Эту прекраснейшую из всех прекрасных площадей Рима я уже видела накануне поздно вечером: мой друг и его жена тут же, едва я успела сменить осеннюю одежду на летнюю, повели меня на площадь, и там мы часа полтора просидели за столиком кафе. Так что площадь я видела. Но и не видела.
Ни фонтанов я толком не видела, ни фасада церкви Сант-Аньезе, не говоря уже об «архитектурной игре» этого фасада, а «тонкой улыбки римской народной жизни» тем более не ощутила. Жизнь на площади кипела, била ключом, но не римская, не народная, а исключительно туристская: плотная, почти непроницаемая движущаяся стена людей, все от глаз заслоняющая... У домов, окаймляющих площадь, вынесенные на тротуары столики кафе и ресторанов, тротуары едва проходимы, а узкая полоса, отделяющая их от самой площади, тоже едва проходима: там упорно, настойчиво, преодолевая препятствия в лице постоянно перебегающих эту полосу пешеходов, ползут автомобили... Ну, а весь овал Навоны заполнен гуляющими.
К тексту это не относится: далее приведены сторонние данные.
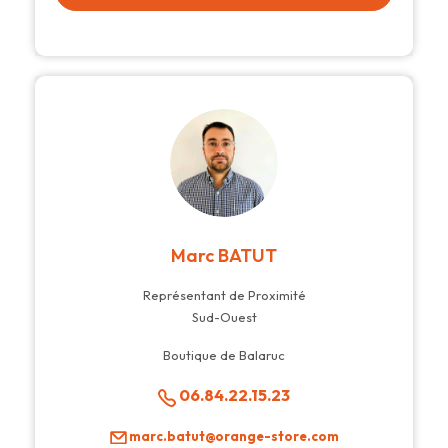
Marc BATUT
Représentant de Proximité
Sud-Ouest
Boutique de Balaruc
06.84.22.15.23
marc.batut@orange-store.com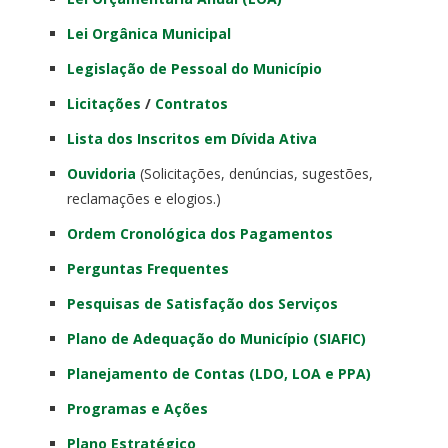
Lei Orgânica Municipal
Legislação de Pessoal do Município
Licitações
/
Contratos
Lista dos Inscritos em Dívida Ativa
Ouvidoria
(Solicitações, denúncias, sugestões,
reclamações e elogios.)
Ordem Cronológica dos Pagamentos
Perguntas Frequentes
Pesquisas de Satisfação dos Serviços
Plano de Adequação do Município (SIAFIC)
Planejamento de Contas (LDO, LOA e PPA)
Programas e Ações
Plano Estratégico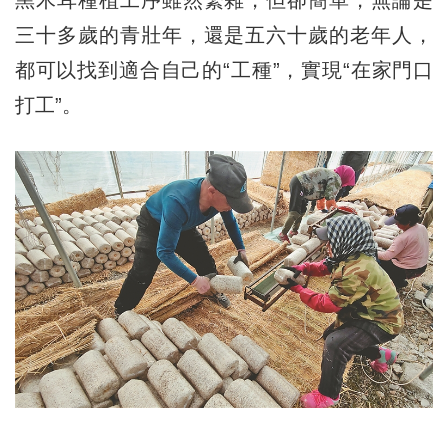
黑木耳種植工序雖然繁雜，但卻簡單，無論是
三十多歲的青壯年，還是五六十歲的老年人，
都可以找到適合自己的“工種”，實現“在家門口
打工”。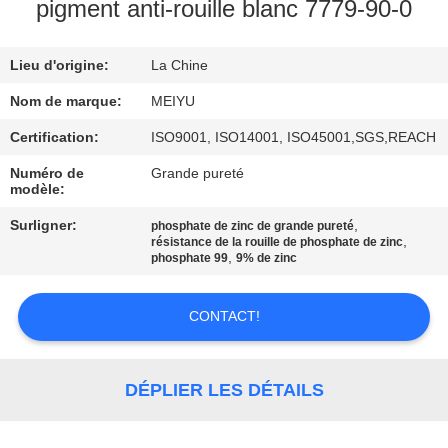
NOUS
pigment anti-rouille blanc 7779-90-0
Lieu d'origine:
La Chine
VISITE
DE
Nom de marque:
MEIYU
L'USINE
Certification:
ISO9001, ISO14001, ISO45001,SGS,REACH
Numéro de
Grande pureté
modèle:
CONTRÔLE
Surligner:
,
phosphate de zinc de grande pureté
DE
,
résistance de la rouille de phosphate de zinc
,
phosphate 99
9% de zinc
LA
QUALITÉ
CONTACT!
NOUS
DÉPLIER LES DÉTAILS
CONTACTER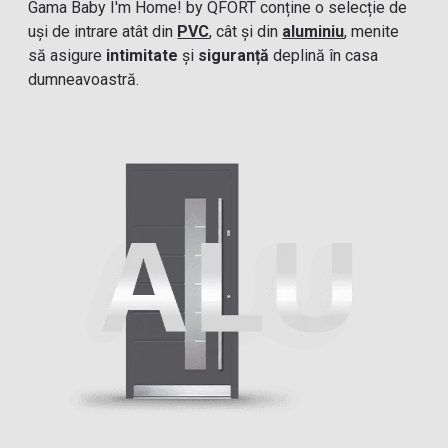
Gama Baby I'm Home! by QFORT conține o selecție de
uși de intrare atât din
PVC
, cât și din
aluminiu
, menite
să asigure
intimitate
și
siguranță
deplină în casa
dumneavoastră.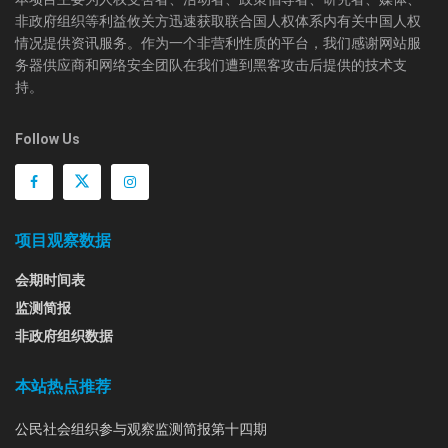
非政府组织等利益攸关方迅速获取联合国人权体系内有关中国人权
情况提供资讯服务。作为一个非营利性质的平台，我们感谢网站服
务器供应商和网络安全团队在我们遭到黑客攻击后提供的技术支
持。
Follow Us
项目观察数据
会期时间表
监测简报
非政府组织数据
本站热点推荐
公民社会组织参与观察监测简报第十四期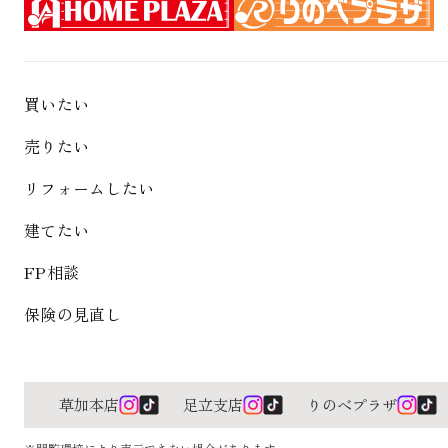
買いたい
売りたい
リフォームしたい
建てたい
FP相談
保険の見直し
草加本店
足立支店
りのべプラザ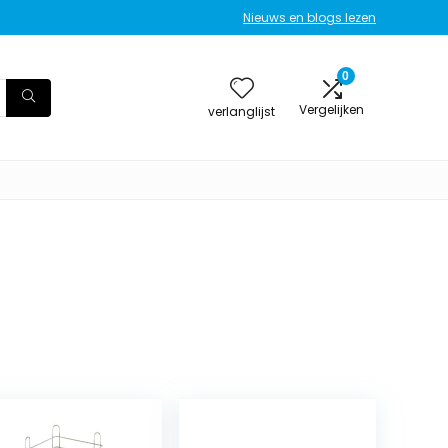
Nieuws en blogs lezen
0
Vergelijken
verlanglijst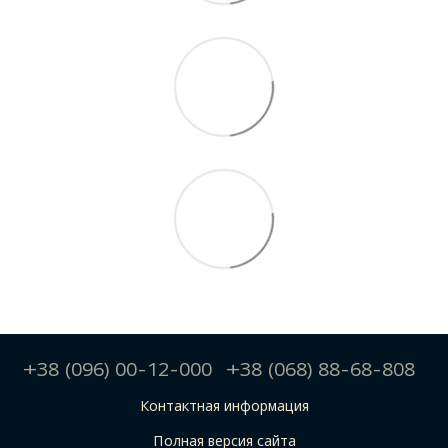
+38 (096) 00-12-000
+38 (068) 88-68-808
Контактная информация
Полная версия сайта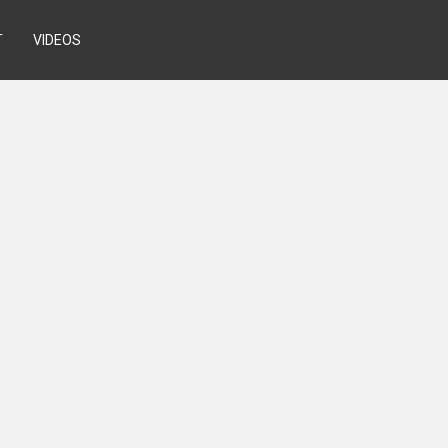
T
VIDEOS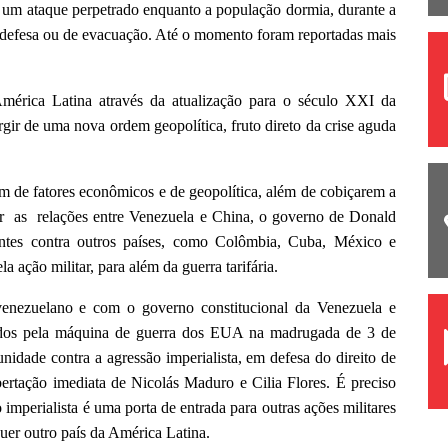
de um ataque perpetrado enquanto a população dormia, durante a
e defesa ou de evacuação. Até o momento foram reportadas mais
América Latina através da atualização para o século XXI da
gir de uma nova ordem geopolítica, fruto direto da crise aguda
ém de fatores econômicos e de geopolítica, além de cobiçarem a
etar as relações entre Venezuela e China, o governo de Donald
ntes contra outros países, como Colômbia, Cuba, México e
ação militar, para além da guerra tarifária.
nezuelano e com o governo constitucional da Venezuela e
rados pela máquina de guerra dos EUA na madrugada de 3 de
idade contra a agressão imperialista, em defesa do direito de
bertação imediata de Nicolás Maduro e Cilia Flores. É preciso
o imperialista é uma porta de entrada para outras ações militares
uer outro país da América Latina.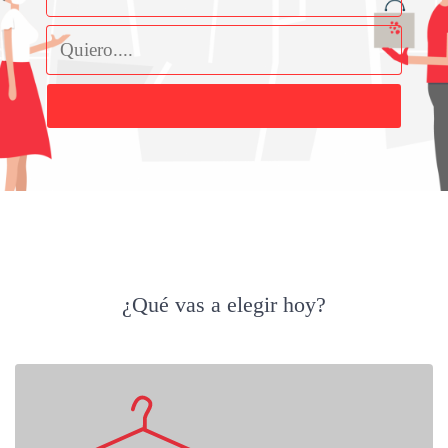
Buscar
¿Qué vas a elegir hoy?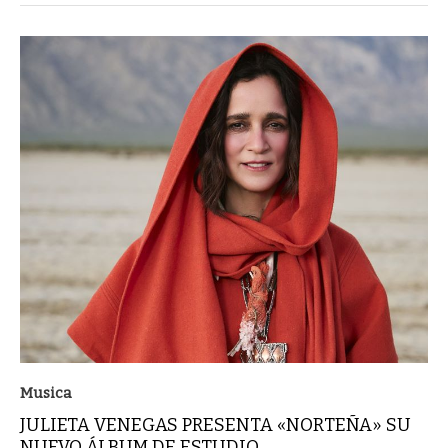
Musica
JULIETA VENEGAS PRESENTA «NORTEÑA» SU
NUEVO ÁLBUM DE ESTUDIO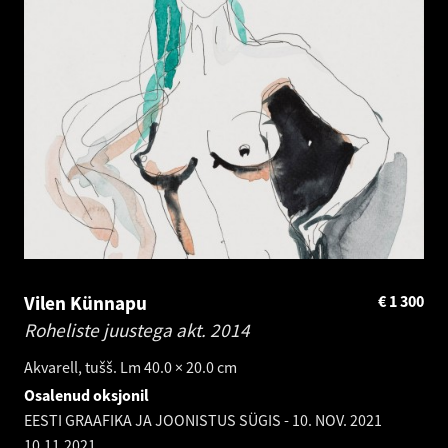
Vilen Künnapu
€
1 300
Roheliste juustega akt.
2014
Akvarell, tušš. Lm 40.0 × 20.0 cm
Osalenud oksjonil
EESTI GRAAFIKA JA JOONISTUS SÜGIS - 10. NOV. 2021
10.11.2021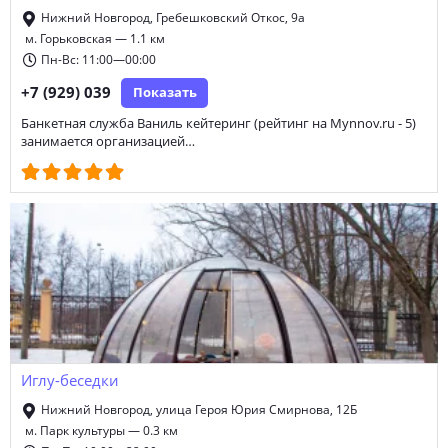
Нижний Новгород, Гребешковский Откос, 9а
м. Горьковская — 1.1 км
Пн-Вс: 11:00—00:00
+7 (929) 039
Показать
Банкетная служба Ваниль кейтеринг (рейтинг на Mynnov.ru - 5)
занимается организацией…
Иглу-беседки
Нижний Новгород, улица Героя Юрия Смирнова, 12Б
м. Парк культуры — 0.3 км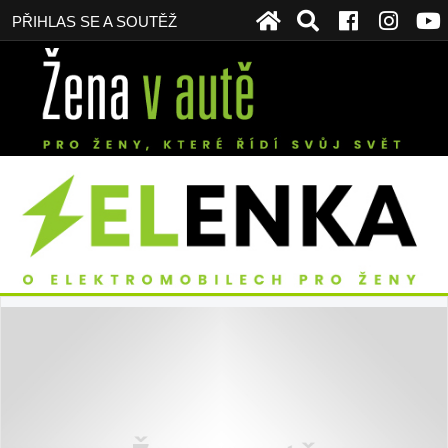
PŘIHLAS SE A SOUTĚŽ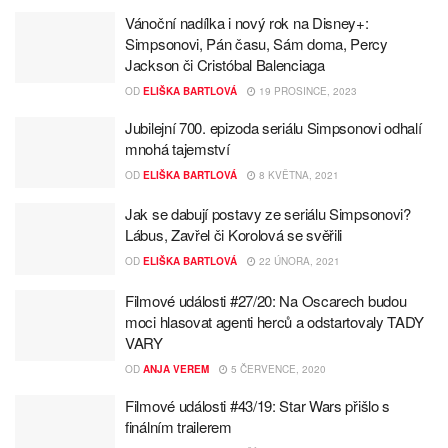
Vánoční nadílka i nový rok na Disney+:
Simpsonovi, Pán času, Sám doma, Percy
Jackson či Cristóbal Balenciaga
OD
ELIŠKA BARTLOVÁ
19 PROSINCE, 2023
Jubilejní 700. epizoda seriálu Simpsonovi odhalí
mnohá tajemství
OD
ELIŠKA BARTLOVÁ
8 KVĚTNA, 2021
Jak se dabují postavy ze seriálu Simpsonovi?
Lábus, Zavřel či Korolová se svěřili
OD
ELIŠKA BARTLOVÁ
22 ÚNORA, 2021
Filmové události #27/20: Na Oscarech budou
moci hlasovat agenti herců a odstartovaly TADY
VARY
OD
ANJA VEREM
5 ČERVENCE, 2020
Filmové události #43/19: Star Wars přišlo s
finálním trailerem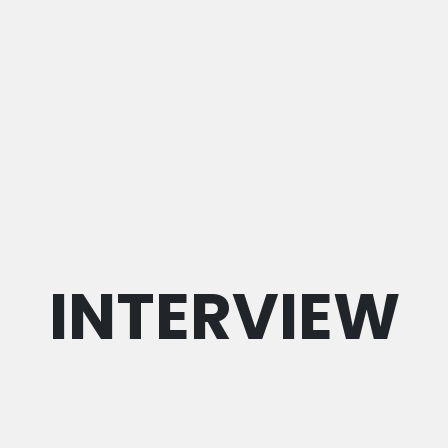
INTERVIEW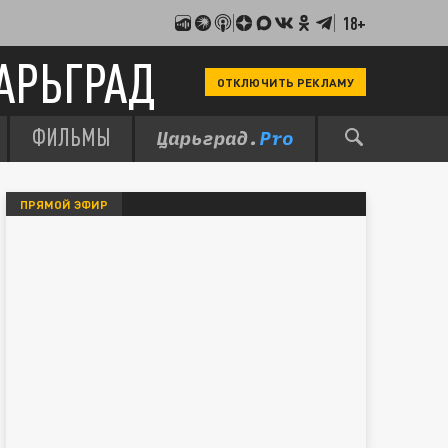
18+
АРЬГРАД
ОТКЛЮЧИТЬ РЕКЛАМУ
ФИЛЬМЫ
ПРЯМОЙ ЭФИР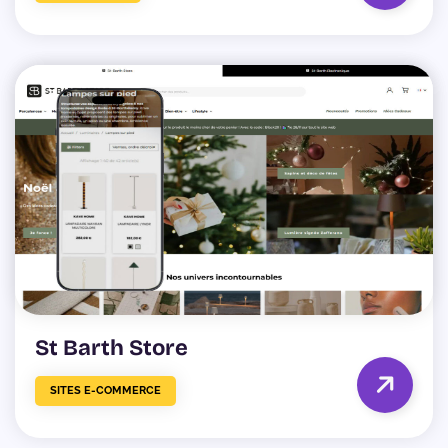
St Barth Store
SITES E-COMMERCE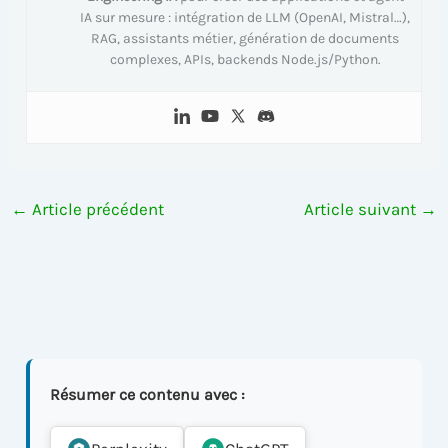
IA sur mesure : intégration de LLM (OpenAI, Mistral…),
RAG, assistants métier, génération de documents
complexes, APIs, backends Node.js/Python.
←
Article précédent
Article suivant
→
Résumer ce contenu avec :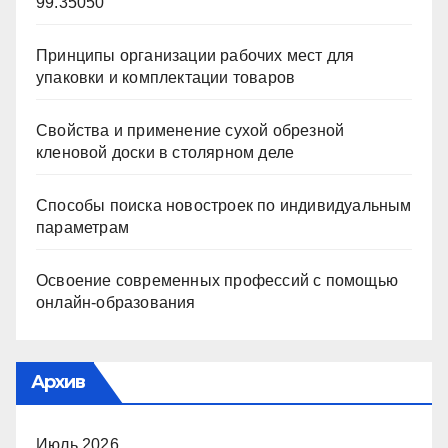
99.35050
Принципы организации рабочих мест для
упаковки и комплектации товаров
Свойства и применение сухой обрезной
кленовой доски в столярном деле
Способы поиска новостроек по индивидуальным
параметрам
Освоение современных профессий с помощью
онлайн-образования
Архив
Июль 2026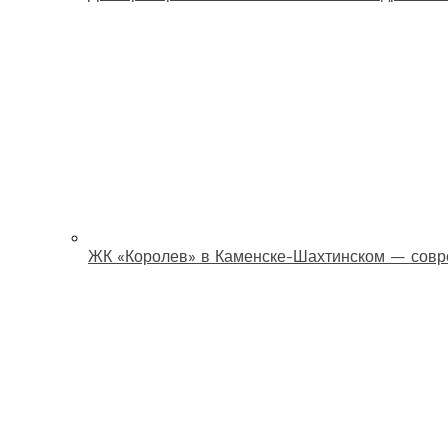
ЖК «Королев» в Каменске-Шахтинском — совр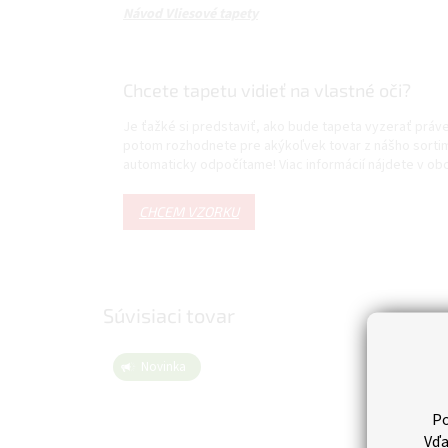
Návod Vliesové tapety
Chcete tapetu vidieť na vlastné oči?
Je ťažké si predstaviť, ako bude tapeta vyzerať prá
potom rozhodnete pre akýkoľvek tovar z nášho sortim
automaticky odpočítame! Viac informácií nájdete v 
CHCEM VZORKU
Súvisiaci tovar
Novinka
Nov
Tip
Po
Vďa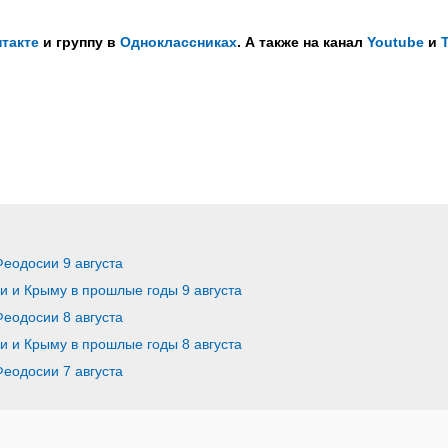
такте
и группу в
Одноклассниках
. А также на канал
Youtube
и
Феодосии 9 августа
ии и Крыму в прошлые годы 9 августа
Феодосии 8 августа
ии и Крыму в прошлые годы 8 августа
Феодосии 7 августа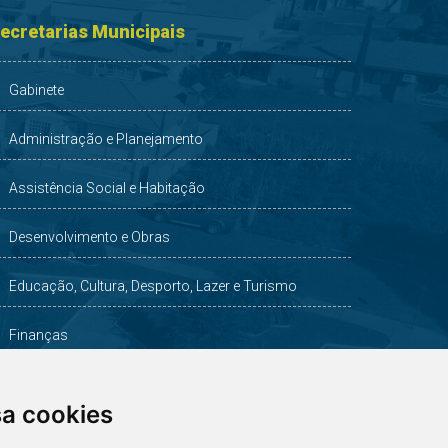
ecretarias Municipais
Gabinete
Administração e Planejamento
Assistência Social e Habitação
Desenvolvimento e Obras
Educação, Cultura, Desporto, Lazer e Turismo
Finanças
Indústria, Comércio, Agricultura e Meio Ambiente
sa cookies
Saúde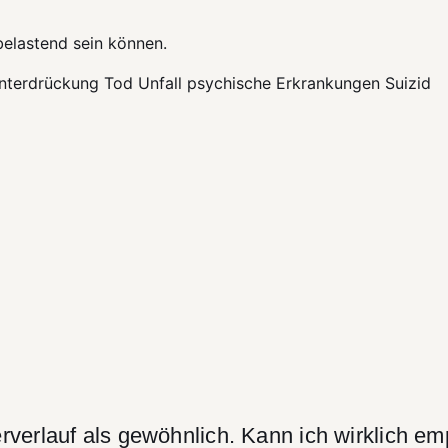
belastend sein können.
nterdrückung
Tod
Unfall
psychische Erkrankungen
Suizid
erverlauf als gewöhnlich. Kann ich wirklich em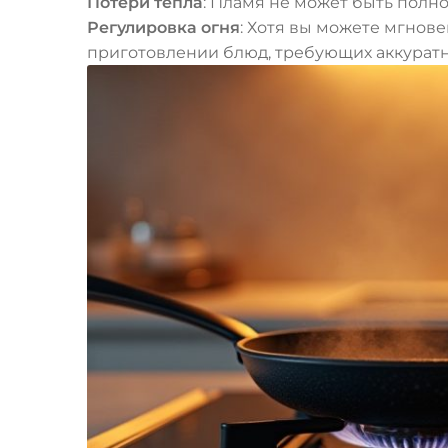
Потери тепла
: Пламя не может быть полно
Регулировка огня
: Хотя вы можете мгнов
приготовлении блюд, требующих аккуратн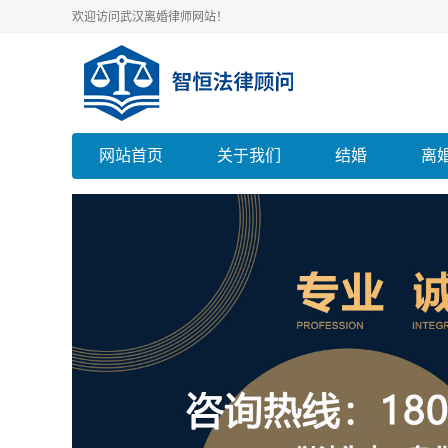
欢迎访问武汉离婚律师网站！
网站首页
关于我们
结婚
离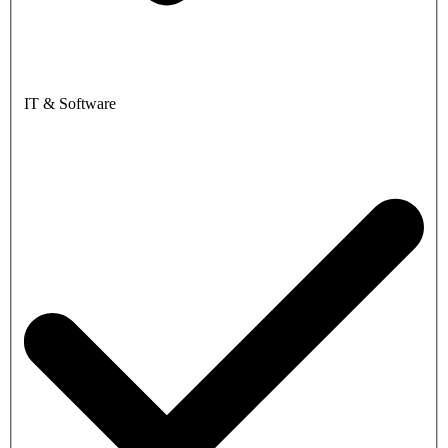
IT & Software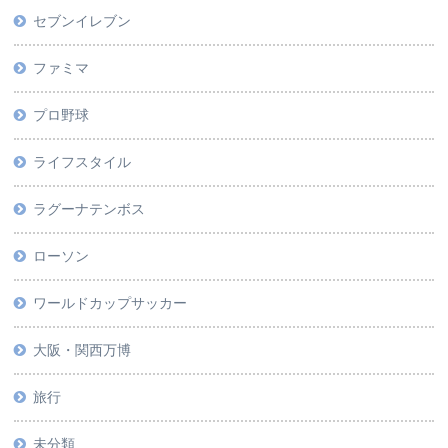
セブンイレブン
ファミマ
プロ野球
ライフスタイル
ラグーナテンボス
ローソン
ワールドカップサッカー
大阪・関西万博
旅行
未分類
Люди, люди, люди, на каменных скамьях сидящие, на месте топчущиеся, фотографирующие, курящие, хохочущие, говорящие; джинсы, юбки длинные и колоколообразные, юбки прямые и узкие, на некоторых женщинах лихие шаровары запорожского вида из легких цветных материй, пестрота мужских рубашек и маек с рисунками, с надписями, волосы до плеч, дремучие бороды — глаза разбегаются, в голове туман, где уж тут рассмотреть фонтаны! Пьем что-то прохладное, жуем сандвичи, жена моего друга и я пытаемся общаться, выкрикивая реплики такого примерно рода:
— Это всегда тут такие толпы?
— Туристский сезон! Он еще не кончился!
— А когда кончается?
— Не слышу!
— А когда...
Беспомощно улыбаемся, нет, говорить невозможно, шум, смех, гудки автомобилей, и вот еще — звуки скрипки. Старик скрипач ухитряется не только ходить между столиками, но еще и играть, ах, Италия, страна музыки, удивительно, что тут еще никто не поет хорошо поставленным лирическим тенором, надо же, я в Италии, в Риме, на площади Навона! Приходится время от времени себе это повторять, ведь всего несколько часов назад я ехала в автомобиле по Ленинградскому шоссе, было пасмурно, дождливо, серо, уныло, и в тот же день, в тот же вечер раскинулась передо мной эта кинопанорама, ослепительная и оглушительная...
Люди за столиками пьют, едят, смеются, звуки скрипки, а что-то я не вижу, чтобы ему деньги давали, бедный старик, от хорошей жизни не заиграешь, и никто головы в его сторону не повернет, и уж конечно мне вспоминается «Люцерн» Толстого, и тут же я вижу, как старик прерывает игру, кланяется, сует в карман пиджака протянутый банкнот и вот уже снова прижимает подбородком скрипку, снова играет, на этот раз в знак признательности непосредственно над нашими головами, ибо кто ему протянул этот банкнот, эти тысячи лир?[ 23 ] Мой старый друг, разумеется! Он этим смущен, почему-то, поймав мой взгляд, бормочет по-русски, я едва слышу, но по движению губ догадываюсь: «Не могу видеть, когда старые люди...»
Киваю. Поняла. Согласна. Я тоже не могу видеть. Мы с ним, значит, оба не можем видеть. Остальные могут, а мы — нет. Потому что мы русские.
А боже мой! Стоит мне очутиться за границей, как сразу откуда-то вылезает глупый шовинизм. Что это? Остаточные явления эмигрантской молодости? А, впрочем, Достоевский в своих «Зимних заметках...» утверждает, что русскому человеку чрезвычайно приятно заметить в иностранцах какие-то не слишком их украшающие черты. «Пожалуй, это чувство и нехорошее, но я как-то убежден, что оно существует чуть не в каждом из нас,— говорит Достоевский и добавляет: — О, ради бога, не считайте, что любить родину — значит ругать иностранцев, и что я так именно думаю».
Боже сохрани! И я так не думаю!
Итак, на следующее утро я решила пойти на площадь Навона.